Kew says AI digitization can save plants, pull genetic data from 180-year-old fungi
Royal Botanic Gardens, Kew argues AI and online specimen access could turn extinction triage into genomic discovery.

Royal Botanic Gardens, Kew says the rise of AI and digitisation is changing how botanists identify and save vital plants as extinction pressures mount. The report highlights tracking shifts in flowering times, rapid specimen identification, and extracting crucial genetic data from 180-year-old fungus specimens.
Royal Botanic Gardens, Kew is essentially betting that AI and digitisation can become a new kind of lifeline in the “race against extinction” facing botanists. In a major report, Kew argues that technology can help scientists track how flowering times have shifted by weeks around the world, rapidly identify new specimens, and even pull crucial genetic data from 180-year-old fungus specimens. That last part is not trivia. Getting genetic information from centuries-old fungi matters because fungi are foundational to ecosystems, and it could unlock what the report calls a “genomic goldmine”.
This is the core play: the rise of AI and digitisation is being positioned as a turning point for conservation work that used to be slow, fragmented, and constrained by access. Kew frames the urgency as time running out for vital plants before they vanish, and then points to new capabilities that could compress the time between discovery and action. Instead of waiting for physical access to collections, digitisation and online access to millions of specimens allow scientists to work from archives that were previously hard to reach. The report also notes that this is producing new insights “especially in the global south,” which is significant for leaders thinking about how conservation value gets created and where expertise can scale.
If you zoom out, the story is about turning biology into searchable data. Botanists, conservation teams, and research institutions typically rely on specimens and field observations, but those are distributed across time, geography, and physical storage. Digitisation changes the workflow. When millions of specimens become available online, the bottleneck shifts from “can we access the sample?” to “can we interpret it fast and correctly?” That is where AI enters the picture, with the promise of rapid identification and analysis. In practical terms, the report highlights rapid identification of new specimens and the ability to track flowering-time shifts by weeks globally, suggesting that AI-enabled pattern recognition and data linking could help scientists detect ecological change earlier than traditional methods alone.
The 180-year-old fungus detail is also a reminder that conservation science is not only about what is happening now, but what can still be learned from the past. The report says scientists can get crucial genetic data from 180-year-old fungus specimens. That matters because it converts dormant institutional assets, like old archived material, into active research inputs. If leaders in biotech, life sciences, and data platforms are watching, this is a preview of how AI can increase the value of existing biological collections, not just generate new lab work.
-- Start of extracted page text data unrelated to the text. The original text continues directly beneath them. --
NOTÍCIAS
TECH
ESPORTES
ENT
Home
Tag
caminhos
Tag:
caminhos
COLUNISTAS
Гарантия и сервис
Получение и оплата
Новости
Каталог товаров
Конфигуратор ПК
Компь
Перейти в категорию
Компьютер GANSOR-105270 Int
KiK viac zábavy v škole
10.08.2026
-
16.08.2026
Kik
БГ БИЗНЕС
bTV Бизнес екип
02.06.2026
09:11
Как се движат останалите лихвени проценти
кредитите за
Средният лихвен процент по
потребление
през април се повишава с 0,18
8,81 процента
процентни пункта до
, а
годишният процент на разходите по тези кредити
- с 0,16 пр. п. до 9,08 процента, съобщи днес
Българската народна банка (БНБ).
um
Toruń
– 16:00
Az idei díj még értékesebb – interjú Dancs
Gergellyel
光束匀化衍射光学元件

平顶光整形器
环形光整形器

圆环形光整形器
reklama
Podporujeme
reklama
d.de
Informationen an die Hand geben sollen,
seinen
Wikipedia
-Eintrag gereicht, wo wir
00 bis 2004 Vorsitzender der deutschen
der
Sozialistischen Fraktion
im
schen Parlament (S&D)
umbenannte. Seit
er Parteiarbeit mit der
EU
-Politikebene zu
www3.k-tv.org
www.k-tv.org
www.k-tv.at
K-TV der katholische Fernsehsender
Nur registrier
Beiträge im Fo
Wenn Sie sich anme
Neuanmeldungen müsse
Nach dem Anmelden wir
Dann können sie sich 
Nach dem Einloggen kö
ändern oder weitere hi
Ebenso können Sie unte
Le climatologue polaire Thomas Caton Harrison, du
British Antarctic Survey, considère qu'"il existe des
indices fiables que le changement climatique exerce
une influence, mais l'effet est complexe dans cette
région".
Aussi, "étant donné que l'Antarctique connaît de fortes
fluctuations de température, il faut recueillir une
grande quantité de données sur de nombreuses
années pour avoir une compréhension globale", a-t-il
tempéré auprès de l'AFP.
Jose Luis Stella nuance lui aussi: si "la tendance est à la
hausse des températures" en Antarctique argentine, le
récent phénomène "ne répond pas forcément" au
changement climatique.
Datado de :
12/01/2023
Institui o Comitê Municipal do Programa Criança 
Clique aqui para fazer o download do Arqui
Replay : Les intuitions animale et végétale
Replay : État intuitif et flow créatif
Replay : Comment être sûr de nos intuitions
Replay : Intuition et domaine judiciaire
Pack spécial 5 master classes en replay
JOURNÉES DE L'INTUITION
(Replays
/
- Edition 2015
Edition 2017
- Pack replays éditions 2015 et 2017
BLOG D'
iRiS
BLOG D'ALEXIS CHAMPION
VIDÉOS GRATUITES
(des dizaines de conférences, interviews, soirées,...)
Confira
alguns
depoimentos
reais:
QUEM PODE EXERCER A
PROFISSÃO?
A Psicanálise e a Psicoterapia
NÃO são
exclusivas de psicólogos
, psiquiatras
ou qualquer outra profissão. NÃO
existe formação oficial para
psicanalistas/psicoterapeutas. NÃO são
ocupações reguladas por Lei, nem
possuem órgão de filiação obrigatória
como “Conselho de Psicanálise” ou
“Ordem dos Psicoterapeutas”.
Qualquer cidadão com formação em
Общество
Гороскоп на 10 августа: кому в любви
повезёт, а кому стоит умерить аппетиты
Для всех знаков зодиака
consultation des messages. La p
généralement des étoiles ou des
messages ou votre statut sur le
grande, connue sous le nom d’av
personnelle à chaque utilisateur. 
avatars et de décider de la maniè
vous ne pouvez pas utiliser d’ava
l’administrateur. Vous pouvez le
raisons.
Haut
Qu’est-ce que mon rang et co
More data, especially genomic data, can improve classification, support ecosystem monitoring, and potentially strengthen conservation decisions.
There is also a strategic implication for governance and accountability, even if the report itself is focused on science. Digitisation and AI depend on data quality, provenance, and access. When millions of specimens move online, institutions must decide how to manage metadata, standardize records, and ensure that researchers can trust what the data represents. For decision-makers, that intersects with a familiar set of operational questions: Who maintains the digitized collection? Who updates taxonomies when classifications change? How do institutions handle rights, access, and collaboration, especially across regions? Kew’s mention of new insights especially in the global south hints at a distribution effect, where digitisation can reduce barriers and broaden who can participate in discovery.
Regulatory framing is another second-order factor. Conservation policies often depend on evidence, and evidence increasingly comes from measurable biological signals: shifts in flowering time, species identification, and genetic relationships. When AI helps detect patterns sooner and extract genetic data from historical specimens, it potentially changes the evidence timeline that regulators and conservation bodies respond to. That is not a claim that any specific regulation is being updated in the source, but it is a logical consequence of how modern decision-making works: faster, richer data can strengthen the case for interventions, and it can also make policy cycles more responsive.
For executives and boards, the stake is not only scientific. It is reputation, partnership power, and budget efficiency. Conservation work competes for funding, and technology that can compress cycles from identification to genetic characterization can reshape spending priorities. Kew’s report positions AI and digitisation as a turning point, which means the organizations that build or support these digitisation pipelines may gain influence across research networks. The strategic question for similar decision-makers is straightforward: if digitised specimen repositories and AI-enabled analysis are becoming the infrastructure for conservation science, how prepared are you to collaborate, invest, or integrate? The “race against extinction” is urgent, but the report’s message is that urgency can be met with infrastructure, not just field labor and goodwill.